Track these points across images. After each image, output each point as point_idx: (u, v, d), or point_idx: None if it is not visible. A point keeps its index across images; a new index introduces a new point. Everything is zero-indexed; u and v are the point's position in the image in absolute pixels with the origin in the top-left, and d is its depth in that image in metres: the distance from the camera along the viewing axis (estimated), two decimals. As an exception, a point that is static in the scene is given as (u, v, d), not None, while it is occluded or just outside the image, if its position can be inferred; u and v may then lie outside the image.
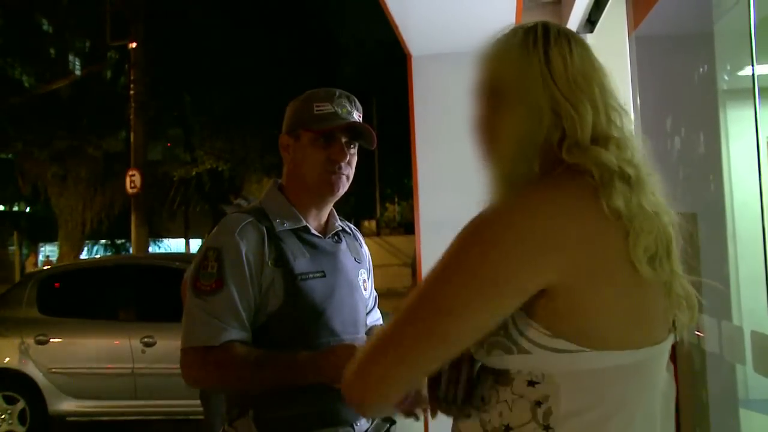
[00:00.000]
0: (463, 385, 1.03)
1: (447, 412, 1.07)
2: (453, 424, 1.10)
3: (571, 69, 1.01)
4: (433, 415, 1.09)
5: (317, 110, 1.66)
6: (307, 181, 1.68)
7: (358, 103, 1.74)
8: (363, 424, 1.67)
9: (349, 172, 1.71)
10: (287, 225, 1.66)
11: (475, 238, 0.95)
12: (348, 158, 1.69)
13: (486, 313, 0.95)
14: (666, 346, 1.03)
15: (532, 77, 1.01)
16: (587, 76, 1.02)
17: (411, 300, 0.97)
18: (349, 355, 1.49)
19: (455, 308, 0.94)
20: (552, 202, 0.96)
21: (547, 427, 0.96)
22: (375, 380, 0.99)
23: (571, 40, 1.04)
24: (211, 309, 1.54)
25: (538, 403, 0.97)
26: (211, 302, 1.55)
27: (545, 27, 1.05)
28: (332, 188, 1.68)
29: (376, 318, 1.93)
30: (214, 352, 1.53)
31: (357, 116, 1.72)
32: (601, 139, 1.00)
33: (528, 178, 1.01)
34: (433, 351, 0.97)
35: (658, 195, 1.02)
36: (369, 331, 1.84)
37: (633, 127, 1.06)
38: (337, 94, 1.69)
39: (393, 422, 1.74)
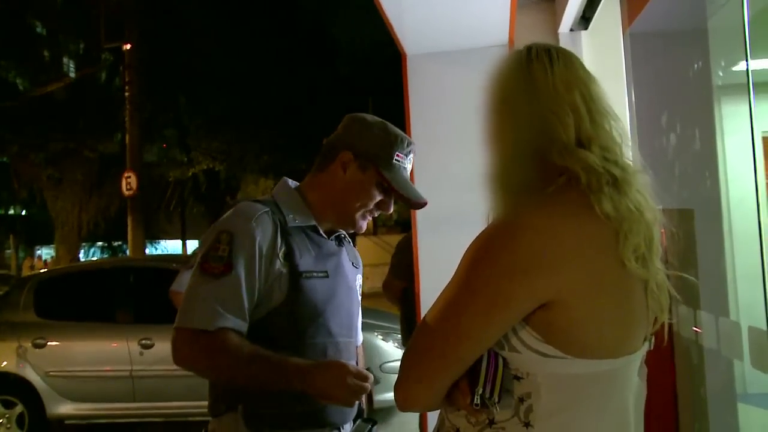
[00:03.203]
0: (498, 382, 1.03)
1: (484, 413, 1.04)
2: (439, 416, 1.14)
3: (552, 79, 1.10)
4: (475, 415, 1.06)
5: (396, 161, 1.68)
6: (342, 206, 1.70)
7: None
8: (347, 428, 1.69)
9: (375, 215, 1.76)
10: (298, 221, 1.66)
11: (478, 263, 1.02)
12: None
13: (491, 328, 1.02)
14: (640, 355, 1.10)
15: (517, 92, 1.12)
16: (569, 85, 1.10)
17: (429, 321, 1.06)
18: (338, 376, 1.47)
19: (464, 331, 1.02)
20: (547, 223, 1.01)
21: (527, 424, 1.01)
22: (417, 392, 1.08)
23: (553, 54, 1.13)
24: (214, 292, 1.52)
25: (521, 400, 1.02)
26: (215, 285, 1.52)
27: (528, 47, 1.16)
28: (357, 227, 1.72)
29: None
30: (206, 337, 1.50)
31: (409, 166, 1.75)
32: (585, 141, 1.07)
33: (527, 186, 1.08)
34: (448, 368, 1.05)
35: (644, 192, 1.08)
36: None
37: (626, 128, 1.13)
38: (409, 148, 1.71)
39: (374, 423, 1.74)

EXERCISE DETAILS :: Repeat exactly the lines in the entries from the one containing "19: (455, 308, 0.94)" to the final line, inclusive, and nothing beyond them; skip pictures.

RESPONSE TO THIS EXERCISE ::
19: (455, 308, 0.94)
20: (552, 202, 0.96)
21: (547, 427, 0.96)
22: (375, 380, 0.99)
23: (571, 40, 1.04)
24: (211, 309, 1.54)
25: (538, 403, 0.97)
26: (211, 302, 1.55)
27: (545, 27, 1.05)
28: (332, 188, 1.68)
29: (376, 318, 1.93)
30: (214, 352, 1.53)
31: (357, 116, 1.72)
32: (601, 139, 1.00)
33: (528, 178, 1.01)
34: (433, 351, 0.97)
35: (658, 195, 1.02)
36: (369, 331, 1.84)
37: (633, 127, 1.06)
38: (337, 94, 1.69)
39: (393, 422, 1.74)
[00:03.203]
0: (498, 382, 1.03)
1: (484, 413, 1.04)
2: (439, 416, 1.14)
3: (552, 79, 1.10)
4: (475, 415, 1.06)
5: (396, 161, 1.68)
6: (342, 206, 1.70)
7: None
8: (347, 428, 1.69)
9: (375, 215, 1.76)
10: (298, 221, 1.66)
11: (478, 263, 1.02)
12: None
13: (491, 328, 1.02)
14: (640, 355, 1.10)
15: (517, 92, 1.12)
16: (569, 85, 1.10)
17: (429, 321, 1.06)
18: (338, 376, 1.47)
19: (464, 331, 1.02)
20: (547, 223, 1.01)
21: (527, 424, 1.01)
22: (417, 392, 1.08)
23: (553, 54, 1.13)
24: (214, 292, 1.52)
25: (521, 400, 1.02)
26: (215, 285, 1.52)
27: (528, 47, 1.16)
28: (357, 227, 1.72)
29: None
30: (206, 337, 1.50)
31: (409, 166, 1.75)
32: (585, 141, 1.07)
33: (527, 186, 1.08)
34: (448, 368, 1.05)
35: (644, 192, 1.08)
36: None
37: (626, 128, 1.13)
38: (409, 148, 1.71)
39: (374, 423, 1.74)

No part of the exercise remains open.